PES1 is a biomarker of head and neck squamous cell carcinoma and is associated with the tumor microenvironment

Abstract

Background: As a nucleolar protein associated with ribosome biogenesis in multiple cancer types, PES1 has been reported to be overexpressed, promoting cancer cell proliferation and invasion. However, in head and neck squamous cell carcinoma (HNSCC), the role of PES1 on the prognosis and immune infiltration remains unknown.

Methods: Multiple databases and qRT-PCR evaluated the expression of PES1 in HNSCC. The prognostic potential of PES1 in HNSCC patients was analyzed by Cox regression and Kaplan-Meier curves. Then, we used LASSO regression and stepwise multivariate Cox regression to construct the PES1-related risk assessment model. In addition, the association between PES1 and tumor immune microenvironment and drug sensitivity was explored by R packages. Finally, we used cell function assays to explore in HNSCC if PES1 influences tumor growth and metastasis.

Results: PES1 was significantly up-regulated in HNSCC and closely correlated with HPV status, tumor stage, clinical grade, and TP53 mutation status. Survival analysis suggested that PES1 is associated with worse survival outcomes, acting as an independent prognostic indicator for HNSCC. Our model also performed well in terms of prognosis prediction.
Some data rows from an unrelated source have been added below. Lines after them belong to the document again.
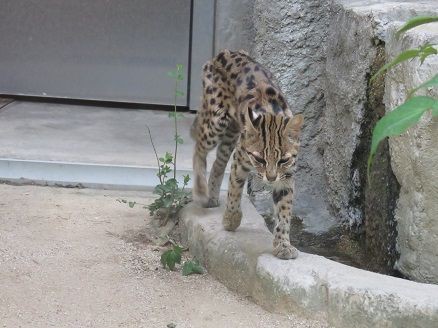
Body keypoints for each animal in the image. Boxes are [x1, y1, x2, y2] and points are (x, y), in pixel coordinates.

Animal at [190, 49, 302, 258]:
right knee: (198, 147)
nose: (270, 178)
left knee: (218, 163)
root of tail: (224, 52)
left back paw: (212, 195)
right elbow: (234, 188)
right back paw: (201, 190)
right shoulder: (241, 158)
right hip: (216, 121)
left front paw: (283, 244)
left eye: (283, 160)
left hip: (231, 134)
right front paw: (231, 219)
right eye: (259, 159)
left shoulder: (287, 175)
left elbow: (285, 210)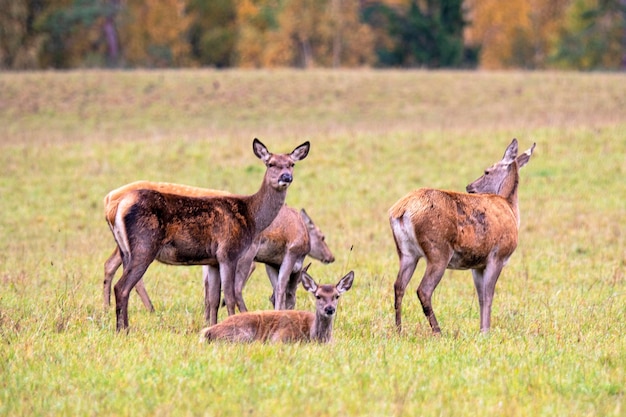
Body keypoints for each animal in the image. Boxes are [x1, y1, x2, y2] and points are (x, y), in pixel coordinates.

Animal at [110, 138, 312, 330]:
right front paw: (231, 324)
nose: (286, 177)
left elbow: (214, 299)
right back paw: (123, 330)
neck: (250, 216)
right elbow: (229, 296)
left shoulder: (213, 260)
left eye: (291, 164)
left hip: (125, 250)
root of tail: (119, 206)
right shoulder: (228, 252)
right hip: (144, 246)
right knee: (122, 287)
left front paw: (212, 326)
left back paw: (123, 328)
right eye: (270, 163)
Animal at [201, 264, 354, 342]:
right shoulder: (280, 337)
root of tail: (208, 331)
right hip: (243, 333)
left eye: (336, 296)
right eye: (318, 296)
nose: (329, 309)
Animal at [388, 138, 532, 334]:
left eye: (487, 171)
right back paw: (438, 331)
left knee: (399, 286)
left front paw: (482, 330)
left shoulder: (477, 265)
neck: (510, 208)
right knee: (423, 289)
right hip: (438, 251)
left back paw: (399, 330)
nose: (470, 187)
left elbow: (481, 297)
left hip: (406, 252)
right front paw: (486, 332)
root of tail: (401, 210)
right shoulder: (497, 255)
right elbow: (489, 296)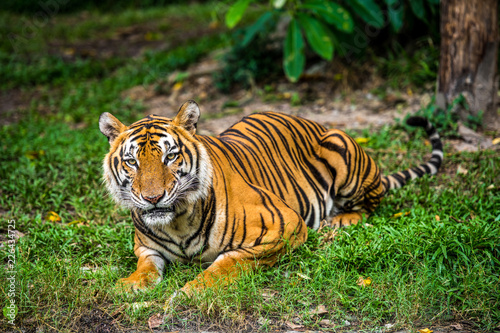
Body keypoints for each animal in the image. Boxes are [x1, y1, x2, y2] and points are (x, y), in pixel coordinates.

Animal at [99, 100, 444, 294]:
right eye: (132, 161)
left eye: (170, 156)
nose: (152, 198)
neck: (177, 223)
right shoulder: (145, 248)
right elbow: (145, 266)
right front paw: (129, 285)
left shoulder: (284, 226)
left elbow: (229, 261)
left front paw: (192, 291)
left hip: (343, 154)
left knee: (372, 202)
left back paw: (339, 221)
Furthermore, tumor-infiltrating immune cells and antitumor drug susceptibility were negatively related to PES1 expression. Functionally, as for HNSCC cell lines in vitro, the knockdown of PES1 could inhibit proliferation, migration, and invasion.
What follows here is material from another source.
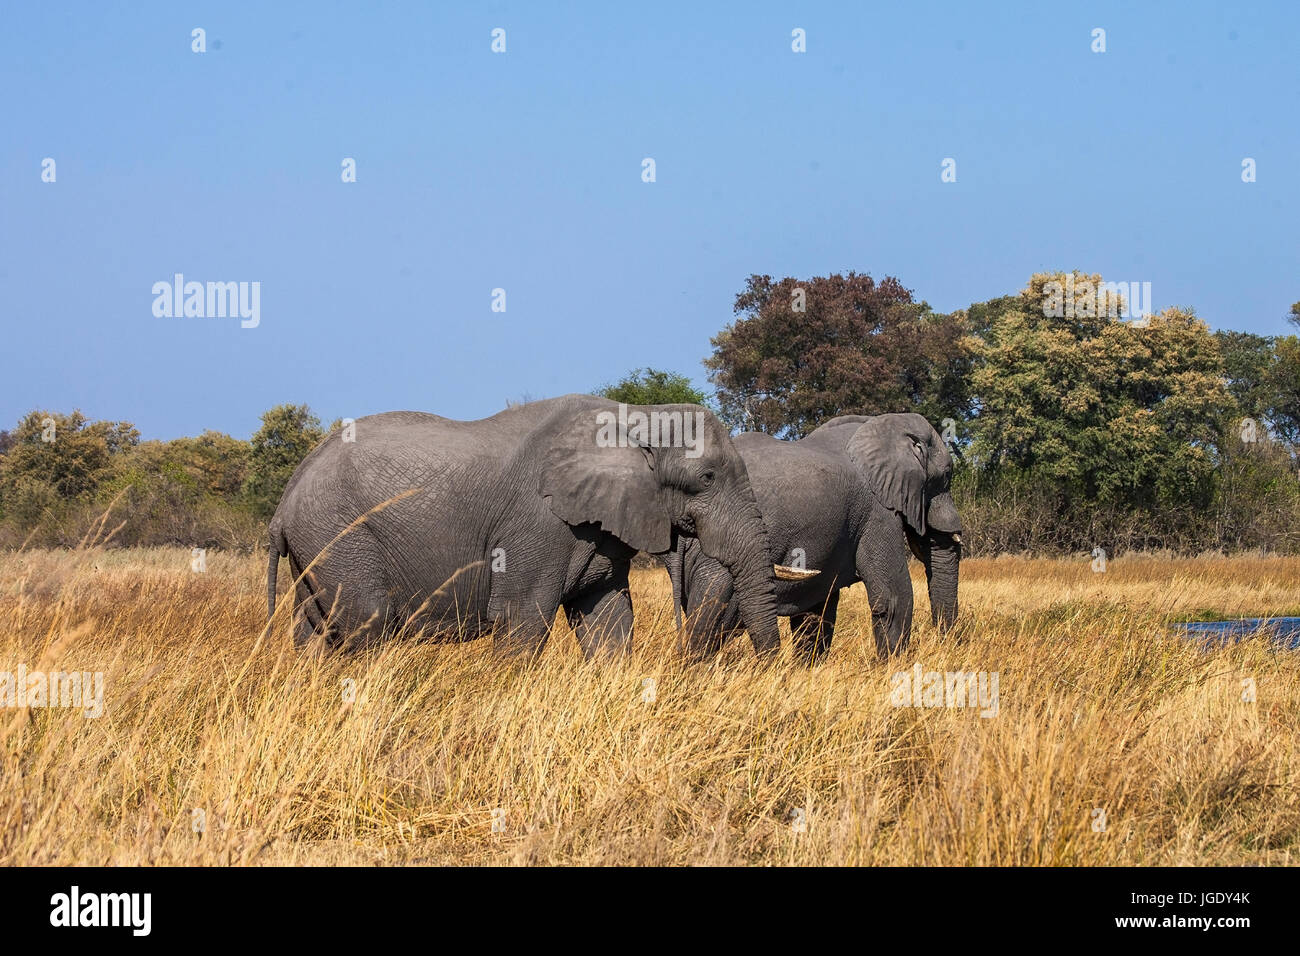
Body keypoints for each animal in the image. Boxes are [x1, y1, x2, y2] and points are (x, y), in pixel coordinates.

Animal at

Conclusion: We have demonstrated that PES1 may be a promoter of tumor growth. PES1 holds excellent promise as a novel biomarker to assess the prognosis of patients with HNSCC and may guide immunotherapy.
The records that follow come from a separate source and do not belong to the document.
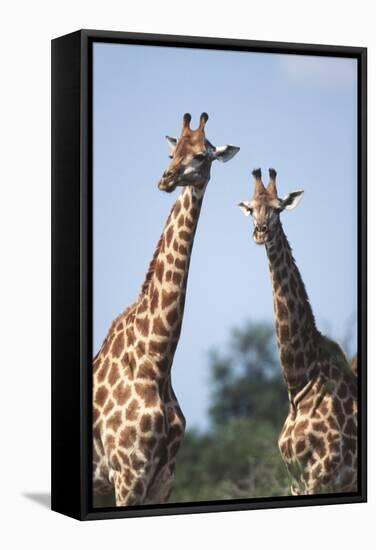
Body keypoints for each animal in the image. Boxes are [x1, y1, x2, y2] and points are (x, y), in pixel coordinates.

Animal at [92, 113, 239, 508]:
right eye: (172, 152)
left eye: (202, 155)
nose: (166, 178)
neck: (155, 361)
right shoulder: (127, 475)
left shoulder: (162, 479)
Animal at [239, 168, 356, 496]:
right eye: (251, 209)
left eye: (278, 209)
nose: (261, 232)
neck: (300, 380)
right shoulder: (296, 481)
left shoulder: (323, 474)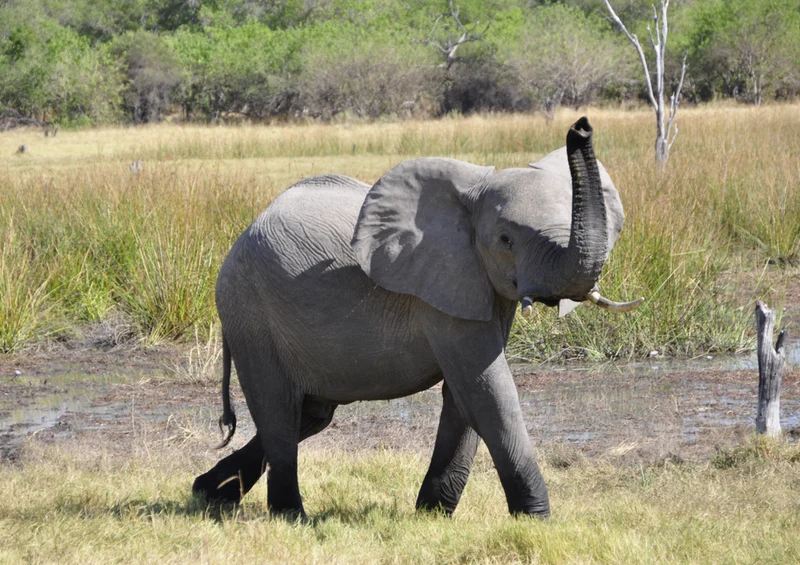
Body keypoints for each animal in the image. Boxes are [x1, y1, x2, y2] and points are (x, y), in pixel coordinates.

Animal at [192, 117, 642, 519]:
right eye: (505, 240)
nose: (581, 127)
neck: (469, 200)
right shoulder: (440, 289)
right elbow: (487, 391)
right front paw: (536, 519)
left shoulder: (480, 288)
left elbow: (465, 396)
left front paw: (433, 515)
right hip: (250, 313)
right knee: (280, 413)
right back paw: (289, 515)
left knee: (311, 413)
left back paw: (209, 492)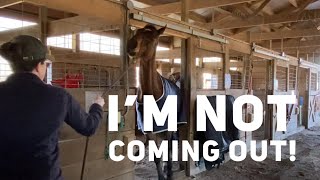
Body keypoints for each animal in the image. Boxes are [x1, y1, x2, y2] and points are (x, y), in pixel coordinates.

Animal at [127, 24, 179, 180]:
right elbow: (157, 156)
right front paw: (162, 175)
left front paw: (169, 173)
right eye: (136, 33)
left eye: (152, 38)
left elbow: (168, 149)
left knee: (169, 147)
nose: (131, 45)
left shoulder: (168, 127)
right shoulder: (149, 129)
Keywords: PES1; TCGA; head and neck squamous cell carcinoma; immune infiltration; prognosis.

FIGURE 1

The expression profile of PES1 in HNSCC. (A) High or low expression of PES1 in various cancer tissues compared with normal tissues from the TCGA database. (B) The expression level of PES1 was higher in HNSCC tissue than in the adjacent normal tissue in the TCGA database. (C) The relative expression of PES1 in HNSCC tissues and adjacent normal tissues was detected by qRT‐PCR (n = 27). (D–F) The expression level of PES1 was more elevated in tumor tissues in GSE13601, GSE25099, and GSE30784 datasets.

FIGURE 2

(A) Immunohistochemical staining of PES1 in normal oral tissues and HNSCC tissues from HPA. Comparison of PES1 expression in different subgroups of TP53 status (B), HPV status (C), tumor stage (D), and tumor grade (E) (*p < 0.05, **p < 0.01, ***p < 0.001).

FIGURE 3

High‐PES1 expression was associated with a favorable prognosis in HNSCC samples. (A–C) Overall survival curves of TCGA and GEO patients by Kaplan–Meier plotter. (D, E) Univariate and multivariate analyses of overall survival and clinicopathologic characteristics in TCGA patients.

FIGURE 4

Functional enrichment analysis in HNSCC. (A, B) GSEA shows the top five GO terms and KEGG items enriched in the high and low PES1 expression groups.

FIGURE 5

Risk Assessment Model for Prognosis Prediction (A) The risk model's 1‐, 3‐, and 5‐year ROC curves with AUC values. (B) Youden Index identifies the cut‐off risk score. (C) The risk score curve and the distribution of survival status of HNSCC patients. (D) Patients in the low‐risk group experienced a longer survival time tested by the Kaplan–Meier test.

FIGURE 6

Estimation of immune‐infiltrating cells. (A) The PES1 expression was significantly negatively correlated with most immune cells. (B–E) The low‐PES1 group has higher TME scores and more active immune function (*p < 0.05, **p < 0.01, ***p < 0.001).

FIGURE 7

Immune responses of PES1 gene to immunotherapies. (A) Different distributions of TIDE scores between high and low PES1 expression. (B) The prediction of response rates of immunotherapies in patients with high and low PES1 expression. (C) Prediction of immune response by IMvigor210 cohort. (D) TIDE biomarker evaluation of PES1 in response to immunotherapy in HNSCC.

FIGURE 8

PES1 promotes the proliferation, migration, and invasion of HNSCC cells in vitro. (A) The relative expression of PES1 in the cells was detected by qRT‐PCR. (B) PES1 protein expression was detected by western blot in the cells. (C) qRT‐PCR analysis of PES1 expression in SCC9 and CAL27 cells treated with siRNAs. (D, E) The proliferation ability of SCC9 and CAL27 cells transfected with NC or si‐PES1 was examined by CCK‐8 and colony formation assay. (F, G) The migration and invasion ability of the cells was detected by wound healing and transwell assays. Data were showed as mean ± SD, *p < 0.05, **p < 0.01, ***p < 0.001, ****p < 0.0001.